Students often worry about sounding clichéd here, but the issue is not the idea of growth—it is how that growth is expressed. Broad claims about becoming stronger or more resilient do not carry much weight. What matters is showing what actually changed in how you think, act, or approach problems.

Prompt #5: Why Columbia?

Prompt:
Why are you interested in attending Columbia University? (150 words)

This is not a traditional academic “Why Us” essay. You are not being asked to explain what you want to study or how you would pursue it. That comes in the next prompt.

Here, the focus is on Columbia as a place. Students often fall into predictable answers about New York City, diversity, or energy. These apply to everyone and do not distinguish your application.

A stronger response identifies specific aspects of Columbia that genuinely appeal to you and shows how you would engage with them. That might involve particular programs, initiatives, or ways of participating in campus life. The key is to make this concrete. You are not describing the university in general terms; you are showing how you would actually use it.

Prompt #6: School-Specific “Why Us”

Prompt:
What attracts you to your preferred areas of study at Columbia College or Columbia Engineering? (150 words)

This is the classic “Why Us” essay, but with a strict constraint. At 150 words, there is no room for anything unnecessary.

You should begin with your interests. What do you want to study, and how did those interests develop? Once that is clear, you can connect them to specific opportunities at Columbia.

For Engineering, that means being precise about your area of interest. For Columbia College, it means clearly articulating what you want to study and why. In both cases, the goal is not to list options, but to show a direct connection between your interests and what the university offers.

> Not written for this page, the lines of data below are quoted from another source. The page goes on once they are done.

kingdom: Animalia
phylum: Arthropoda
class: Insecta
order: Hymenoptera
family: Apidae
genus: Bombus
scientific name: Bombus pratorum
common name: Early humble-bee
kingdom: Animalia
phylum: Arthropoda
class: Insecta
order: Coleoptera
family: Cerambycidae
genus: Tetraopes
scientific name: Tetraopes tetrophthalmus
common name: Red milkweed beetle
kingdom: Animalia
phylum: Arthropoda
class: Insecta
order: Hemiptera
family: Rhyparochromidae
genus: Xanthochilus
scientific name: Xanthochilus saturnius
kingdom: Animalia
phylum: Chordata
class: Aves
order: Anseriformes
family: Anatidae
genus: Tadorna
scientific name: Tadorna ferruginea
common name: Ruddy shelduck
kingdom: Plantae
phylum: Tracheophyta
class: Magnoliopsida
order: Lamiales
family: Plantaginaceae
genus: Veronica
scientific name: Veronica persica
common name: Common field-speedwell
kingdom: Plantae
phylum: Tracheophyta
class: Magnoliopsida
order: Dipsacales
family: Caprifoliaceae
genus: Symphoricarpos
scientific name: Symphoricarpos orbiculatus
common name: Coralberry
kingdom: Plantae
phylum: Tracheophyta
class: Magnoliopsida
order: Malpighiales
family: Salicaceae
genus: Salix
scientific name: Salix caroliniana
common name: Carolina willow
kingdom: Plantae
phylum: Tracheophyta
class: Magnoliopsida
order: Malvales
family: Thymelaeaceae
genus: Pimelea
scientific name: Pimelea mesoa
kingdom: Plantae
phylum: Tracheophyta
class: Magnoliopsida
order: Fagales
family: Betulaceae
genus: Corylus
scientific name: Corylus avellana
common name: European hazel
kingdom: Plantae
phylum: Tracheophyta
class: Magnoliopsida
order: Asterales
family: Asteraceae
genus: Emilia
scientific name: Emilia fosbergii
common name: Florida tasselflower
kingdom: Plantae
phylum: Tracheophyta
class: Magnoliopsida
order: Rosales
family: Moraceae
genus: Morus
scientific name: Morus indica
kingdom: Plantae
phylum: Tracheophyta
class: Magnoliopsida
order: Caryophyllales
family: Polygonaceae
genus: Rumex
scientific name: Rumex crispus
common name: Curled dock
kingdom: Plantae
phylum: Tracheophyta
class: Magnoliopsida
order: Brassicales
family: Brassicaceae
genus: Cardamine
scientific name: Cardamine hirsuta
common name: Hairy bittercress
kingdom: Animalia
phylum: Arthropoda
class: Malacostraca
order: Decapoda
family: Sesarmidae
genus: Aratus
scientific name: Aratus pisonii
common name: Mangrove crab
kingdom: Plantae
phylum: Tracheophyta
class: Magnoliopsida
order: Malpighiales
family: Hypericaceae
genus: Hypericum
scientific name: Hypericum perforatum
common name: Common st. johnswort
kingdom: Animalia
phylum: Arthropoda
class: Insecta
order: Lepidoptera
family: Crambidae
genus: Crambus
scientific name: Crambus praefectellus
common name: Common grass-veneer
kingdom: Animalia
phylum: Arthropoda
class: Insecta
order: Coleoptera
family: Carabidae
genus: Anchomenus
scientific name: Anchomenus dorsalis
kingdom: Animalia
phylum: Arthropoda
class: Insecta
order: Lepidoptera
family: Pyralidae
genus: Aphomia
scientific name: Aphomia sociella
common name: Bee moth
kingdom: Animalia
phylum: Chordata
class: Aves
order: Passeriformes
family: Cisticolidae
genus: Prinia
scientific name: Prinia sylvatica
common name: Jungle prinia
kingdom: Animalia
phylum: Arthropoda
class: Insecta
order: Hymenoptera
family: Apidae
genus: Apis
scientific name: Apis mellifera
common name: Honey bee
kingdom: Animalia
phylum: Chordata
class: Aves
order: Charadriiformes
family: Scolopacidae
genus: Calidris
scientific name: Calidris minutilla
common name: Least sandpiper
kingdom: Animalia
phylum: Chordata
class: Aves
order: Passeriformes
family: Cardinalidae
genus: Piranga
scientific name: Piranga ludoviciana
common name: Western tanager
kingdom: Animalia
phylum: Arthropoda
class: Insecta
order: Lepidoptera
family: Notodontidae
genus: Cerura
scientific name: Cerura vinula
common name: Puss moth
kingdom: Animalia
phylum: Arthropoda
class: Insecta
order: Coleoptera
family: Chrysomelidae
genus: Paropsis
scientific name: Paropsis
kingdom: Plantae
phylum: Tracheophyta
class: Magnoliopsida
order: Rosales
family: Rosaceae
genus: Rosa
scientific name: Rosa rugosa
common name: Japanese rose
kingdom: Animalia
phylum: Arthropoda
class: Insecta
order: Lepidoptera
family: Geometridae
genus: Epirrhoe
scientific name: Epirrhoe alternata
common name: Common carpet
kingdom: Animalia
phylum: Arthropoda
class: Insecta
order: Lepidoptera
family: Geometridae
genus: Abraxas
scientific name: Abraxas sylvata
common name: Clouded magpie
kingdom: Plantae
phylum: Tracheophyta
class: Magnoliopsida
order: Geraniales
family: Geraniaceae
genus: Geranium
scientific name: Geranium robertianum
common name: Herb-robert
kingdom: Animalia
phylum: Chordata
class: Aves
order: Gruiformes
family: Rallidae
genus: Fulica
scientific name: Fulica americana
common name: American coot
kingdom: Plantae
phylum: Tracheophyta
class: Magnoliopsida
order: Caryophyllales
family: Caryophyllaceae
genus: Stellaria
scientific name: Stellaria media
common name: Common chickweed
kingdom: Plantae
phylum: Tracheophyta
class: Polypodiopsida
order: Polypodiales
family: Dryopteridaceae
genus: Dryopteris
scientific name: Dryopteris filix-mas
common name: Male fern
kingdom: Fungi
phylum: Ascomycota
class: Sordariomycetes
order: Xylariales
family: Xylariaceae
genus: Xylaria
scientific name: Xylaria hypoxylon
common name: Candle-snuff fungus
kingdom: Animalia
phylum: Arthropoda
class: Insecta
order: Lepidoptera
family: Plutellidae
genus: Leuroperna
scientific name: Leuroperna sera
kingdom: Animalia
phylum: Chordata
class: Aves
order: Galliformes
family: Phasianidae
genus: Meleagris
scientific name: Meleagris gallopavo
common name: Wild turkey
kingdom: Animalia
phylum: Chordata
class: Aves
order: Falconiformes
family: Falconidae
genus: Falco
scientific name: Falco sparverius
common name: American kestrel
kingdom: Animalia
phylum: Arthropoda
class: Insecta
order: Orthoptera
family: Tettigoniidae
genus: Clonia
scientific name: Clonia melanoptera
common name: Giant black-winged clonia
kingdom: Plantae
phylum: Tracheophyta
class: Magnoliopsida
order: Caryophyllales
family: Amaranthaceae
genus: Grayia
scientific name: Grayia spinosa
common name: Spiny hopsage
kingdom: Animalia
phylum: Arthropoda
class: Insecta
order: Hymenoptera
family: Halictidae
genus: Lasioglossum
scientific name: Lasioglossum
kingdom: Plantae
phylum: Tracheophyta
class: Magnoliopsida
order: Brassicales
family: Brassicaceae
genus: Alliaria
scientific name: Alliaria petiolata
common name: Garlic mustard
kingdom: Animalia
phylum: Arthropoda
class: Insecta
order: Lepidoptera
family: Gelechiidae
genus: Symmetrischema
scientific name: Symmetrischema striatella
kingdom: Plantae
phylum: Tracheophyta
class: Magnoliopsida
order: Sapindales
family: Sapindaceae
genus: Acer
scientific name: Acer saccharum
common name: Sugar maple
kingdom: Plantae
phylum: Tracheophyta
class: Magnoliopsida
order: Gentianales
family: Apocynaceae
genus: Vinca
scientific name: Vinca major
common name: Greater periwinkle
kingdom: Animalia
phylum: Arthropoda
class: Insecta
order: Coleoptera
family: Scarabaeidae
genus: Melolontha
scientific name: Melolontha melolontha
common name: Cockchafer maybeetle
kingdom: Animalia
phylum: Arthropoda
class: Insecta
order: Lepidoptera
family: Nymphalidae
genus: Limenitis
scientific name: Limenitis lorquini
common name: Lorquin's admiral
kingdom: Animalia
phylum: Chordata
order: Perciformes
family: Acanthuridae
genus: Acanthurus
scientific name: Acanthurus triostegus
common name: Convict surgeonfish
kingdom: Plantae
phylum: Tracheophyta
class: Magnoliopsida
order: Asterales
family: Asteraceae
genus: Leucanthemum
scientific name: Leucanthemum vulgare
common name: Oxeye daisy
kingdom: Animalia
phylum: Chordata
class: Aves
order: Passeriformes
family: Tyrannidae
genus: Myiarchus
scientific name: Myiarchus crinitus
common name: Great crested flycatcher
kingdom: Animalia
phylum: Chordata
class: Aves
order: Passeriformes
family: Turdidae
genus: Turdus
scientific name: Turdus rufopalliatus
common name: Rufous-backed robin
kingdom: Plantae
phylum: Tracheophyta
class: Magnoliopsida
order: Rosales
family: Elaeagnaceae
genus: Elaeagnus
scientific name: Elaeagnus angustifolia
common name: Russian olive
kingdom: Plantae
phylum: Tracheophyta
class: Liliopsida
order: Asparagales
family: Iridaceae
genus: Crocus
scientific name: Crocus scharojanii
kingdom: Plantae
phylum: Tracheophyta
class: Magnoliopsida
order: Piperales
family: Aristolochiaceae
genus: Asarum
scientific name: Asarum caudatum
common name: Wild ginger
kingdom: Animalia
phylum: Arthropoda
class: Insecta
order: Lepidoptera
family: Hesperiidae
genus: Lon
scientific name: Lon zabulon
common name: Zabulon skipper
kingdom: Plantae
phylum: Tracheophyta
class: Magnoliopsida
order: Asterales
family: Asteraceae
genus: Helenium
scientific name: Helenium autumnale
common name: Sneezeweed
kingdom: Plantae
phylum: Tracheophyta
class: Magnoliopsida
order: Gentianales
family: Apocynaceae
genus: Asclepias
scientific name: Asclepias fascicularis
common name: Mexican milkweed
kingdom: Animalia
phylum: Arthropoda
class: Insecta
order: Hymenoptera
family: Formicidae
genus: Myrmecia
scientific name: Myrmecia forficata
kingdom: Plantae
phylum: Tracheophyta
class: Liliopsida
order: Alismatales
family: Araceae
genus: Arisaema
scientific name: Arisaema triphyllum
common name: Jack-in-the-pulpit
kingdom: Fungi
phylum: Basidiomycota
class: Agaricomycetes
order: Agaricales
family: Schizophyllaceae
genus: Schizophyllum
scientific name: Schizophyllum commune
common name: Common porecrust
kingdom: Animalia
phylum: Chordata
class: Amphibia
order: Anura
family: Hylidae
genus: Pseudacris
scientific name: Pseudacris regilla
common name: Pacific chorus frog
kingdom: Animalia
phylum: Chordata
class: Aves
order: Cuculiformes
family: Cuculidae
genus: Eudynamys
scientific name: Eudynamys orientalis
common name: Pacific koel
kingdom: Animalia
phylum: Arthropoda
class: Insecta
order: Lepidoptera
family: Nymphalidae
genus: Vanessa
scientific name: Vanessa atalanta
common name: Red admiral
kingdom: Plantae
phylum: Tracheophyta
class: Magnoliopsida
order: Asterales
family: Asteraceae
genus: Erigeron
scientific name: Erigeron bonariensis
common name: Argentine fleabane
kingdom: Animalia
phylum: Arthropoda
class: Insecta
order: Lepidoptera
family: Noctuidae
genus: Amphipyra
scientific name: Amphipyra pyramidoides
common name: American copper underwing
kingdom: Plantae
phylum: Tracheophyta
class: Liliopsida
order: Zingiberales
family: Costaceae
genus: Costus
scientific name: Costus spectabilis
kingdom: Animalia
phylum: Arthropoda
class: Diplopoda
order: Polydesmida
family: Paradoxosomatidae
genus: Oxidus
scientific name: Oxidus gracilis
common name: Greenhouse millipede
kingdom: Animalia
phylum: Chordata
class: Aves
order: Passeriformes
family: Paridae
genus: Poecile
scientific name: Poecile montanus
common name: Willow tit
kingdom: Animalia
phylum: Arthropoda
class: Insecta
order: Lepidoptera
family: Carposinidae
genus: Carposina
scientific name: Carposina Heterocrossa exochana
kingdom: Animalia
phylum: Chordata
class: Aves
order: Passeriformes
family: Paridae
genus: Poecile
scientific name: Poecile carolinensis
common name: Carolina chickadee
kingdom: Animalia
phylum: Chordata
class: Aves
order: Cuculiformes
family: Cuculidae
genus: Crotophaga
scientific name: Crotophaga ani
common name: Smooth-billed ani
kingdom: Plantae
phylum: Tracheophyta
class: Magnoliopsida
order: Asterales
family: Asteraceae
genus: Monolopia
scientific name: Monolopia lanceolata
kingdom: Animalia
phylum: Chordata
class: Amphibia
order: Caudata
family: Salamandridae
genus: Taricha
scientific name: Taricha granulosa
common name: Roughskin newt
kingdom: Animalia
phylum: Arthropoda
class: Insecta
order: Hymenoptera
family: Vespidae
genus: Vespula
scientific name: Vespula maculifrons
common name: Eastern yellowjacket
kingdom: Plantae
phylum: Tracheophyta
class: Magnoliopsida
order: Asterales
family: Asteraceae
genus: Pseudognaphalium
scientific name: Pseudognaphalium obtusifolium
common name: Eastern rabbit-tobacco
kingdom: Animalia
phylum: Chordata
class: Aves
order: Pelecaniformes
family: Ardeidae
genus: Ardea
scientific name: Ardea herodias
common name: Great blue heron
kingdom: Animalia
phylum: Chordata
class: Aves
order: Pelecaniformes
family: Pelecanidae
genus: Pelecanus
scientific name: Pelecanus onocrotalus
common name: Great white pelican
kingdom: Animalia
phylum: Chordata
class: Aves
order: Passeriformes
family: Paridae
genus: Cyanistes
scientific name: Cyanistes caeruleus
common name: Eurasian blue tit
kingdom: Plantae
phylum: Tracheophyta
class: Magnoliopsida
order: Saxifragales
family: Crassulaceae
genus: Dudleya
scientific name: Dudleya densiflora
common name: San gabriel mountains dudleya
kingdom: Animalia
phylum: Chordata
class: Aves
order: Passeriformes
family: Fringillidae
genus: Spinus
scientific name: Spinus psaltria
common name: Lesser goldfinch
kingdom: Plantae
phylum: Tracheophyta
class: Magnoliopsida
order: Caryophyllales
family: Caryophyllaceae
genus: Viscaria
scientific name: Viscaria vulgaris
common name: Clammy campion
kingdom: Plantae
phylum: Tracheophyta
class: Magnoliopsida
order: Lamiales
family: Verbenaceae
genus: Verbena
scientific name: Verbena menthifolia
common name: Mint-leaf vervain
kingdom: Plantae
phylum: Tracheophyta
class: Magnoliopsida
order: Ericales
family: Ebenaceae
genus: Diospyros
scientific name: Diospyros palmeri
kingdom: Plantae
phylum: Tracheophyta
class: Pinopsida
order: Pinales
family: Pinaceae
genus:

Common Mistakes Students Make

  1. Trying to do too much in each essay
    At 150 words, you need to focus. One idea, clearly developed.

  2. Writing generic reflections
    Statements about diversity, collaboration, or growth don’t carry weight without specifics.

  3. Making other people look unreasonable
    This is especially common in the disagreement essay.

  4. Listing without explanation
    This applies both to the intellectual list and to “Why Us” responses.

  5. Wasting words
    Every word matters at this length. Anything that doesn’t add information weakens the essay.

You can find more supplemental essay guides here:
College Essay Supplemental Guides →

Final Thought

Columbia’s supplemental essays are short, but they are demanding. They require you to identify what matters, explain it clearly, and connect it to a specific context without wasting space.

If you can do that consistently across all of these prompts, your application will stand out for its clarity and focus.